Plotting burst frequency offset against time should produce a clean Doppler curve. The shape of this curve encodes the satellite’s orbital parameters relative to the ground station — the maximum Doppler rate occurs at closest approach, and the total Doppler shift at the edges of the pass reflects the satellite’s velocity component along the line of sight.

Any jitter or discontinuities in that curve may indicate tracking lag from the positioner — a useful diagnostic for evaluating Birdcage’s LEO tracking performance. Comparing the measured Doppler curve against the predicted curve (from TLE orbital elements) provides an independent check of both the tracking accuracy and the SDR’s frequency calibration.

gr-iridium categorizes detected bursts into several types:

TypeAbbreviationDescription
Ring Alert BroadcastRABPaging bursts — most common, always present
Iridium Burst ContinuationIBCData continuation frames
MessageMSGUser data payload
Ring AlertIRAIndividual paging
BroadcastIBDSatellite broadcast information

RAB bursts dominate the output and are present even when no active calls are in progress. They form the backbone of the TDMA timing analysis.

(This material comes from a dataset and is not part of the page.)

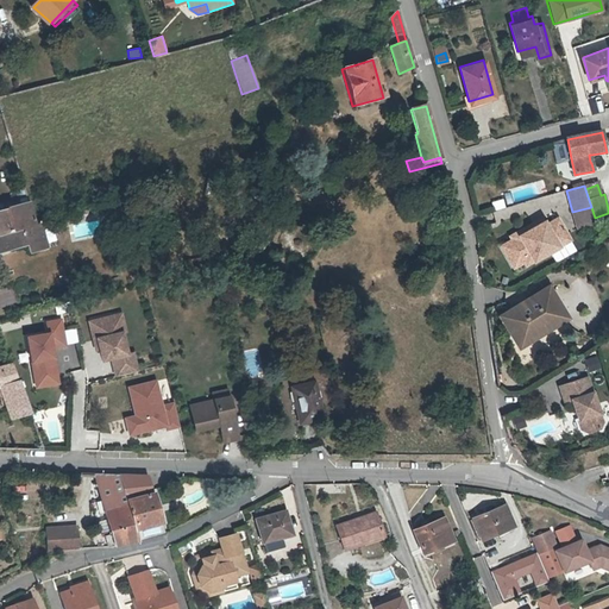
[(0,212),(0,224),(4,236),(39,225),(38,220),(32,202),(0,212)]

  • Single-satellite yield vs. omnidirectional. Omnidirectional Iridium monitors catch bursts from multiple satellites simultaneously. A directional dish isolates one satellite but misses the rest. Is the per-satellite burst count high enough to be interesting, or does the experiment need a different framing (e.g., Doppler characterization rather than bulk burst collection)?

  • RTL-SDR bandwidth tradeoff. gr-iridium is designed for wideband captures. With only 2.5 MHz of the 10 MHz band visible, burst detection rates drop proportionally. Is the reduced capture still useful, or does this experiment really need a BladeRF?

  • Tracking rate. Iridium LEO passes move at up to ~1 degree per second near zenith. The Carryout G2’s maximum AZ slew rate is 65 degrees/sec (more than enough), but the rotctld update interval and motor settling time may introduce pointing lag at high angular rates. Testing needed to characterize the lag.

  • Feed polarization. Iridium downlinks are RHCP. A linearly polarized feed loses 3 dB vs. circular. Whether the dish gain compensates for this loss depends on how much margin matters for burst detection.